Après une analyse intéressante de la composition musicale avant et après les droits d’auteur [pages 211-213], les auteurs analysent les brevets. « Un certain nombre d’études scientifiques ont tenté de déterminer si l’introduction ou le renforcement de la protection des brevets conduit à une plus grande innovation en utilisant des données provenant des économies avancées d’après-guerre. Nous avons identifié vingt-trois études économiques qui ont examiné cette question de façon empirique. En résumé, ces études trouvent peu ou pas de preuve que le renforcement des régimes de brevets augmente l’innovation; ils trouvent des preuves que le renforcement du régime brevets augmente … les brevets! Ils trouvent également des preuves que, dans les pays ayant des régimes de propriété intellectuelle initialement faibles, le renforcement de la propriété intellectuelle augment le flux des investissements étrangers dans les secteurs où les brevets sont fréquemment utilisés. » [Page 216]

L’innovation peut conduire à plus de brevets, mais plus de brevets et la protection par les brevets ne conduisent pas à plus d’innovation. [Page 219]

À propos des clauses de contrat de travail [Pages 224-227]
(La Route 128, la Silicon Valley et les clauses restrictives de « non-concurrence » des contrats de travail)

« Empêcher légalement les travailleurs de propager les connaissances acquises dans les professions précédentes est un moyen inefficace pour internaliser les externalités de connaissances. »

« En 1965, la Silicon Valley et la Route 128 étaient des centres de l’emploi de la technologie d’égale importance, et avec des potentiels et des aspirations de croissance similaires. … En 1990, la Silicon Valley a exporté deux fois la quantité de produits électroniques de la Route 128, une comparaison qui exclut les domaines tels que les logiciels et le multimédia, où la croissance de la Silicon Valley a été la plus forte. »
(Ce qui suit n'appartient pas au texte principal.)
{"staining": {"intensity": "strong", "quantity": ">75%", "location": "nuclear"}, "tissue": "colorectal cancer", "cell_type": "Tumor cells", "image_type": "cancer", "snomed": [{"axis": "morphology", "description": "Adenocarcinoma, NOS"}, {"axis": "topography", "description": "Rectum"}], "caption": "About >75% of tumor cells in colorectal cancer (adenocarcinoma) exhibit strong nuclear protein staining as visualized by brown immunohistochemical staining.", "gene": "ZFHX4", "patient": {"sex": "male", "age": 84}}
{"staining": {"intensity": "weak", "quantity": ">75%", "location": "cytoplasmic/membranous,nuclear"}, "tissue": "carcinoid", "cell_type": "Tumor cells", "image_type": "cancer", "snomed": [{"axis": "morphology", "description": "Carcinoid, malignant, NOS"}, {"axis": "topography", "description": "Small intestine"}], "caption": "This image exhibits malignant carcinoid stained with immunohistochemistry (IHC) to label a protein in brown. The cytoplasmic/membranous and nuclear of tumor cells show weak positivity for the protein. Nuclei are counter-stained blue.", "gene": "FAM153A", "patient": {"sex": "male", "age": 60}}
« Qu’est-ce qui explique cette différence radicale de croissance de ces deux régions? … La seule différence significative entre les deux régions réside dans une petite mais importante différence de la législation du travail entre le Massachusetts et la Californie: Une règle de non-concurrence postérieure à l’emploi empêche les retombées de la connaissance et des savoir-faire exclusifs de l’employeur non pas, comme le fait la loi sur le secret commercial, en interdisant la divulgation ou l’usage, mais en bloquant le mécanisme par lequel le débordement se produit: les employés quittent leur emploi pour en prendre un avec un concurrent ou pour former une start-up. La loi du Massachusetts est représentative de l’approche de non-concurrence généralement adoptée à l’égard des engagements postérieurs à l’emploi par la grande majorité des Etats. La loi californienne régissant les clauses de non-concurrence est à la fois inhabituelle et radicalement différente de celle du Massachusetts. « Tout contrat par lequel quelqu’un est empêché de se livrer à une profession légale, le commerce ou les affaires de toute nature est nul. »

Le paradoxe de la Silicon Valley, c’est que la concurrence a exigé l’innovation continue, qui à son tour exige une coopération entre les entreprises. [Une citation de AnnaLee Saxenian. Il s’agit d’une de mes « obsessions » préférées comme en témoigne Le cercle vertueux des spin-off ou (en anglais) Silicon Valley – more of the same?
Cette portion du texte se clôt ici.